• _Records supplied_:

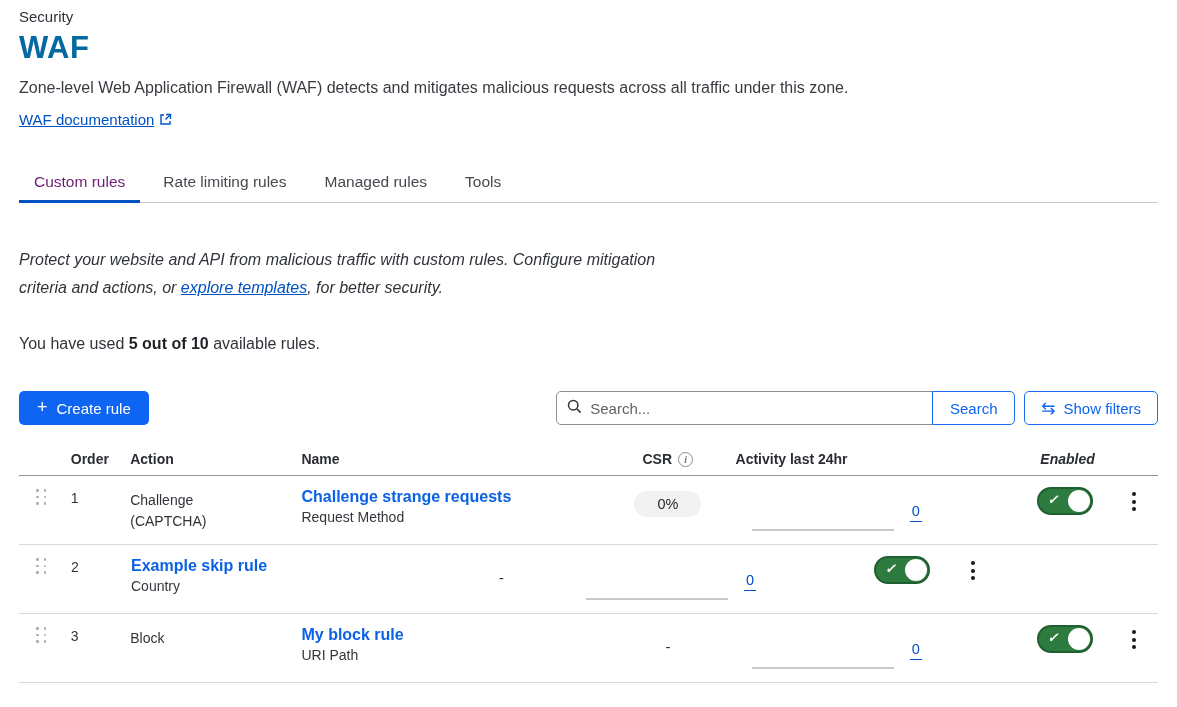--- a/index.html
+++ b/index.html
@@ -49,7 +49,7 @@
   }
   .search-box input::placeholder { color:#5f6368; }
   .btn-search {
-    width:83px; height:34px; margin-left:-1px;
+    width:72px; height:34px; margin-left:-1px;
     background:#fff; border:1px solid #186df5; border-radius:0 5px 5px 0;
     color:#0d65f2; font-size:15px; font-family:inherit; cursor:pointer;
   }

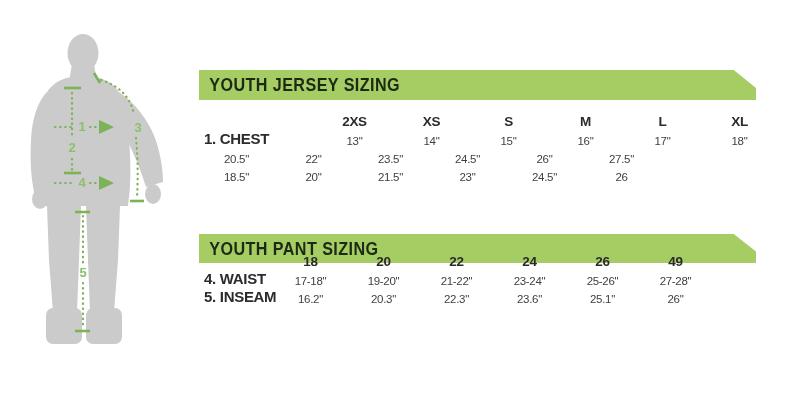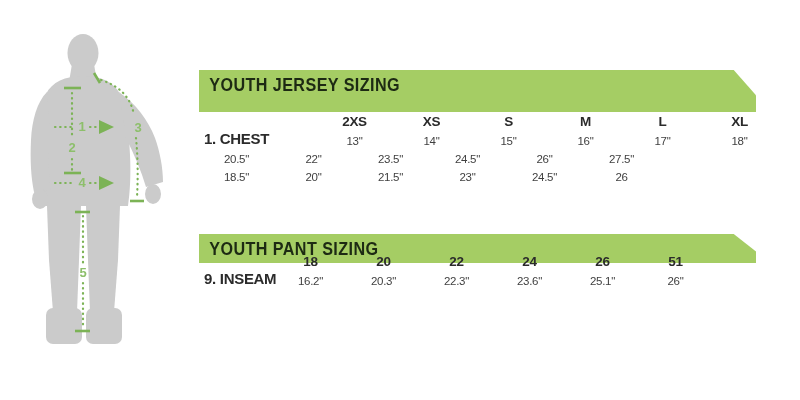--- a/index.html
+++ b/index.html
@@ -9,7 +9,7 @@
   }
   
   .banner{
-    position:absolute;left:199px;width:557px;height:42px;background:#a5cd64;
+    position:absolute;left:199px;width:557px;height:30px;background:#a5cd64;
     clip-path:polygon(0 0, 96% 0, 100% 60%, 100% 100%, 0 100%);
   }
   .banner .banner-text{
* * *
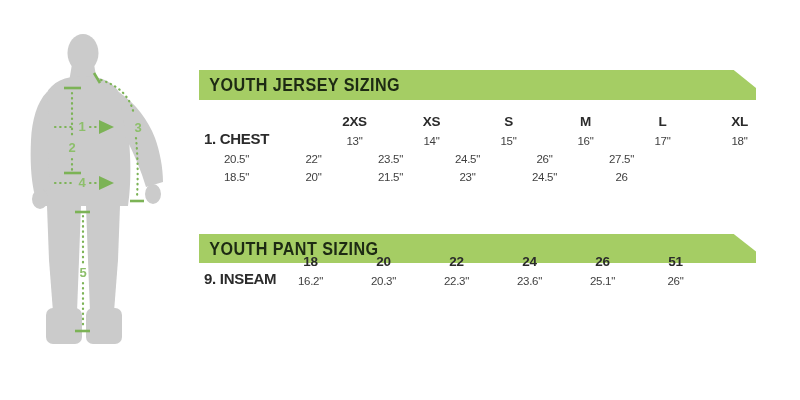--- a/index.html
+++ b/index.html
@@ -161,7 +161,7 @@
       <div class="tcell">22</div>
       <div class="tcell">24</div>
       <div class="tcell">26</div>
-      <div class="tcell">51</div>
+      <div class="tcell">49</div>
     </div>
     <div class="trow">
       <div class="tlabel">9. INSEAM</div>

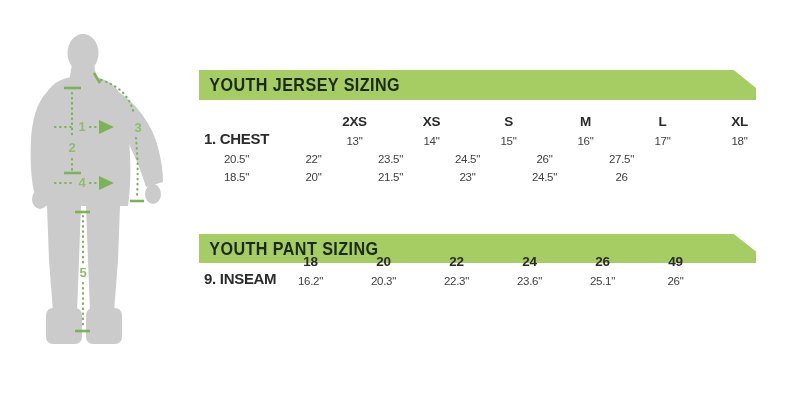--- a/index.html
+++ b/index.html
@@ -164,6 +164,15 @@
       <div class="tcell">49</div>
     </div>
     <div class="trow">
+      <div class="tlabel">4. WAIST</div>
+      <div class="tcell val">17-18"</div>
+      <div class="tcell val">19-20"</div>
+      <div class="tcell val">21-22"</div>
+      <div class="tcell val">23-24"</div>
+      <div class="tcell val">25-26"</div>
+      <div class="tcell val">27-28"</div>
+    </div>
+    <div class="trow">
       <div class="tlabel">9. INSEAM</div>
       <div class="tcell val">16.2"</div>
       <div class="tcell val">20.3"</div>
...
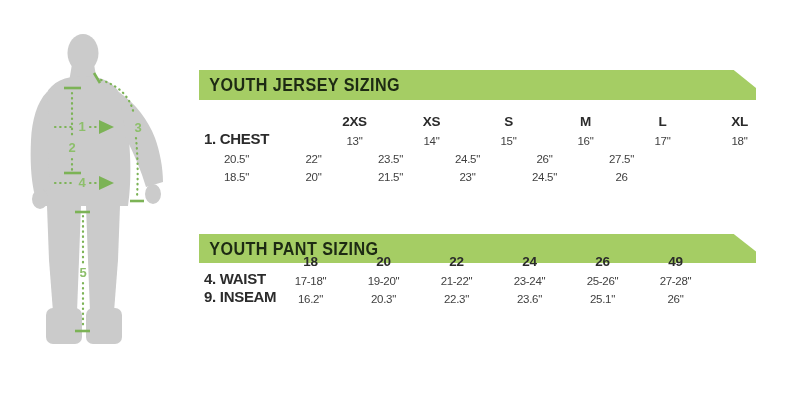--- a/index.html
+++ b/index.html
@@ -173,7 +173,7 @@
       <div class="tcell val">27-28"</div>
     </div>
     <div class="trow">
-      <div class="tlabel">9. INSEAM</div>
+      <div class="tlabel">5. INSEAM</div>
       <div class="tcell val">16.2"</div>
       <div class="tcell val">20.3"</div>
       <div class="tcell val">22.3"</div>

• _What the task asks_: Read through the listing and copy each line in which the word "color" occurs.

• _The completed task_:
   .search-box input::placeholder { color:#5f6368; }
     color:#0d65f2; font-size:15px; font-family:inherit; cursor:pointer;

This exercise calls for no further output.